As you can see, resolving one issue we are getting different one. I'll be happy to

  1. Get solution for any described issue without side effect.
  2. Get an idea connected to different maven plugins to cover my needs.
  3. Get a scenario to be checked that I've not checked yet.

P.S.

I didn't removed avsc references because I sure it bring serialisation issues at kafka communication time.

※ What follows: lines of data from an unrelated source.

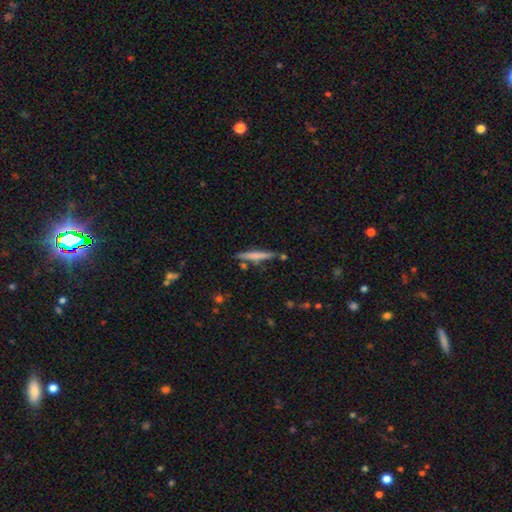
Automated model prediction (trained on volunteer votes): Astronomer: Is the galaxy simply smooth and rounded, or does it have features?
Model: smooth — 58% (runner-up: featured or disk, 35%).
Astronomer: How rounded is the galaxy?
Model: cigar-shaped — 94%.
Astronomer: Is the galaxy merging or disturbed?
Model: none — 77%.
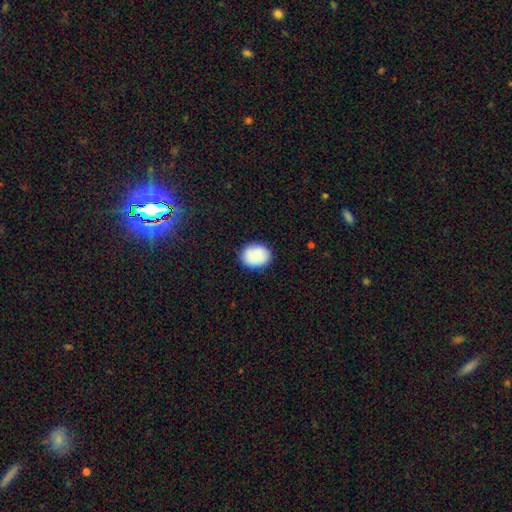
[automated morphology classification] smooth-or-featured: smooth: 85% | featured or disk: 8% | star or artifact: 7%
  how-rounded: in between: 52% | round: 48% | cigar-shaped: 1%
  merging: none: 87% | minor disturbance: 10% | major disturbance: 2% | merger: 1%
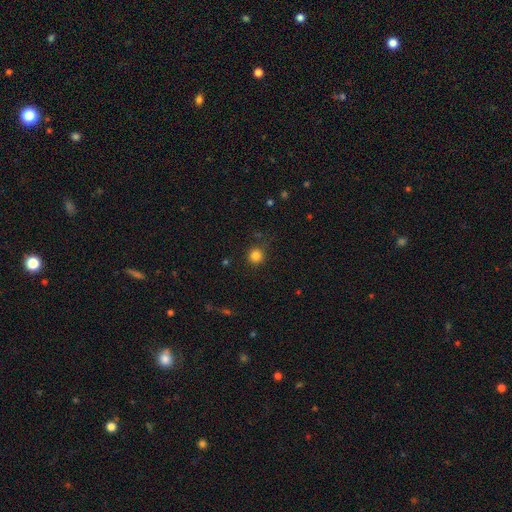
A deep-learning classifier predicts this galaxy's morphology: smooth_or_featured: smooth (p=0.83) [alt: star or artifact p=0.13]
how_rounded: round (p=0.95) [alt: in between p=0.04]
merging: none (p=0.87) [alt: minor disturbance p=0.08]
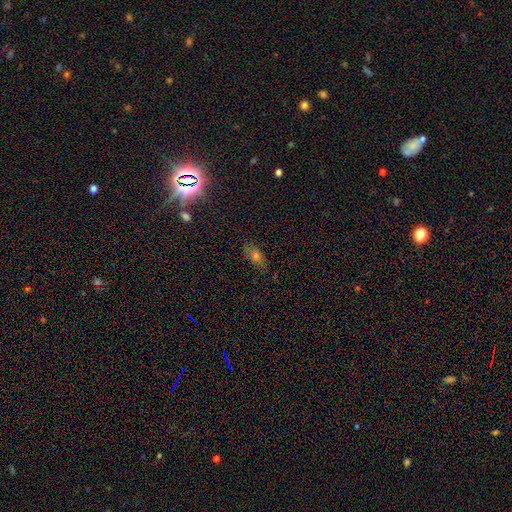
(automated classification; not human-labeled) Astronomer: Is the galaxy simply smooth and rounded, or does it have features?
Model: smooth — 42% (runner-up: star or artifact, 34%).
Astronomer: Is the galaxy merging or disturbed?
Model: none — 78%.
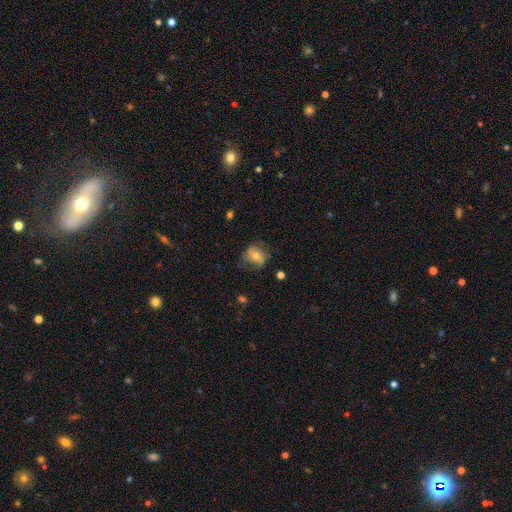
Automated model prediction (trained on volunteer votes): Smooth or featured: smooth — 49% (featured or disk — 42%)
Merging: none — 61% (minor disturbance — 24%)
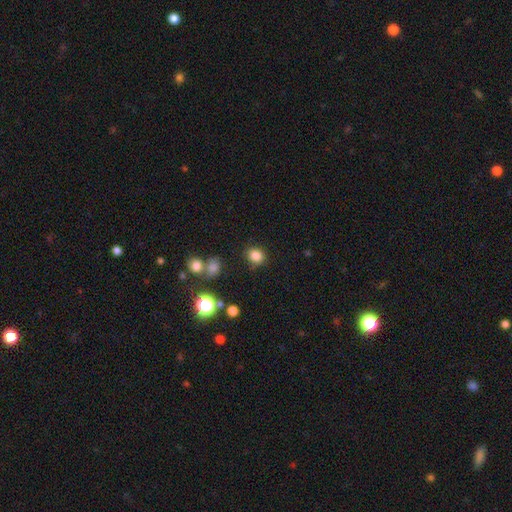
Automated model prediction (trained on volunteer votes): A smooth galaxy with no disk features (83%) that is round (73%).

Vote fractions:
- Smooth or featured? smooth: 83% / star or artifact: 13% / featured or disk: 5%
- How rounded? round: 73% / in between: 26% / cigar-shaped: 1%
- Merging? none: 82% / minor disturbance: 11% / merger: 4% / major disturbance: 3%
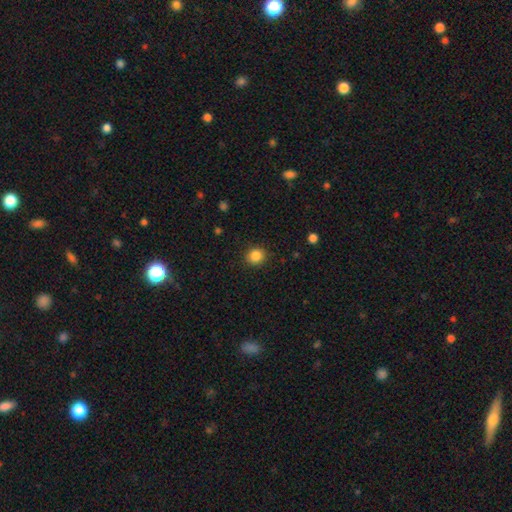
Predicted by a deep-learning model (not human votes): Smooth or featured: smooth — 86% (star or artifact — 10%)
How rounded: round — 85% (in between — 14%)
Merging: none — 89% (minor disturbance — 7%)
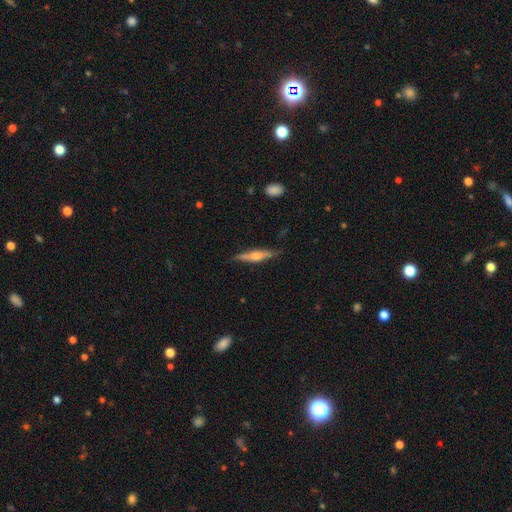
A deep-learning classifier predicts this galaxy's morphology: Overall: featured or disk (65%; smooth 29%). Edge-on disk: yes (96%). Edge-on bulge: rounded (88%). Merging: none (86%).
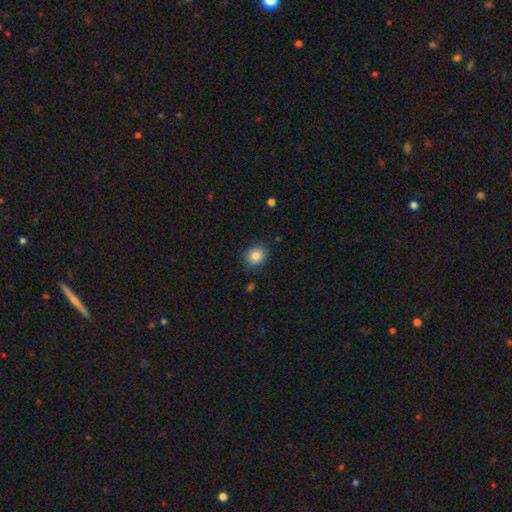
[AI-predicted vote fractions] This is clearly a smooth galaxy (85%). How rounded: likely round (77%). Merging: clearly none (87%).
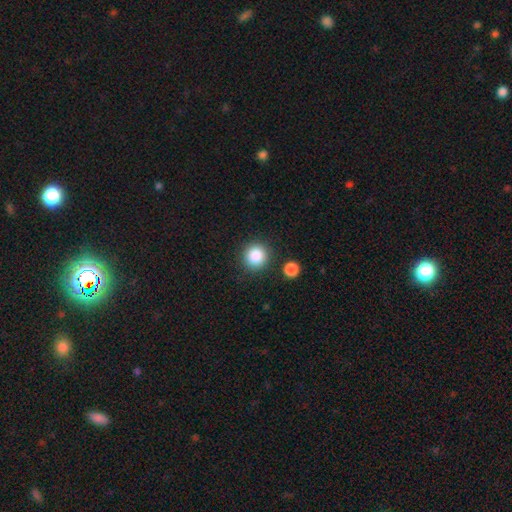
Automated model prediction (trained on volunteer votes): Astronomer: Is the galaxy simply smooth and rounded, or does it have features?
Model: smooth — 86%.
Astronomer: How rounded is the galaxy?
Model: round — 93%.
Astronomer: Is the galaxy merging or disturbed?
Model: none — 86%.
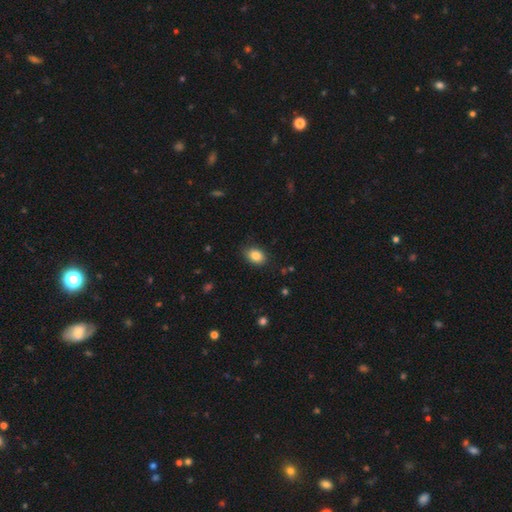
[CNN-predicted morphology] Smooth or featured?
  - smooth: 85% *
  - star or artifact: 8%
  - featured or disk: 6%
How rounded?
  - in between: 78% *
  - round: 21%
  - cigar-shaped: 1%
Merging?
  - none: 84% *
  - minor disturbance: 13%
  - major disturbance: 3%
  - merger: 1%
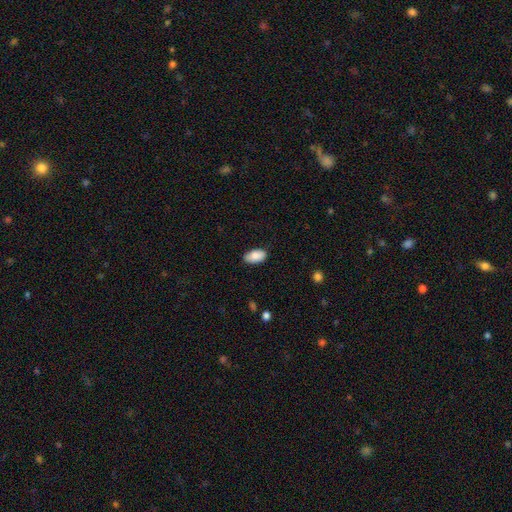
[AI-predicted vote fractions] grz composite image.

P.S.2. Solution should generate java data classes using maven builder. Java classes will be used for publishing kafka messsages.


Solution

  • It seems, the correct schema pulled from schema registry (it's logical on other case nobody would use it in their projects.)

    {
      "type": "record",
      "name": "Report",
      "namespace": "com.vl.model.avro",
      "fields": [
        {
          "name": "reportId",
          "type": "string"
        },
        {
          "name": "employee",
          "type": "Employee"
        },
        {
          "name": "details",
          "type": {
            "type": "array",
            "items": "ReportDetails"
          }
        }
      ]
    }
    

    So the issue might be with plugin. Verifying the plugin api, I've realised that I missed in my configuration something important.

                <plugin>
                    <groupId>org.apache.avro</groupId>
                    <artifactId>avro-maven-plugin</artifactId>
                    <version>1.11.3</version>
                    <executions>
                        <execution>
                            <phase>generate-sources</phase>
                            <goals>
                                <goal>schema</goal>
                            </goals>
                            <configuration>
                                <sourceDirectory>${project.basedir}/src/main/resources/avro</sourceDirectory>
                                <outputDirectory>${project.basedir}/src/main/java/</outputDirectory>
                                <enableDecimalLogicalType>true</enableDecimalLogicalType>
                                <stringType>String</stringType>
                                <fieldVisibility>PRIVATE</fieldVisibility>
                                <imports>
                                    <import>${project.basedir}/src/main/resources/avro/Employee.avsc</import>
                                    <import>${project.basedir}/src/main/resources/avro/ReportDetails.avsc</import>
                                    <import>${project.basedir}/src/main/resources/avro/Report.avsc</import>
                                </imports>
                                <includes>
                                    <include>ReportDetails.avsc</include>
                                    <include>Employee.avsc</include>
                                    <include>Report.avsc</include>
                                </includes>
                            </configuration>
                        </execution>
                    </executions>
                </plugin>
    

    So imports section was missed.

    P.S. To fix it for pulled schemas in the imports section (and includes also) should be files from pulled folder.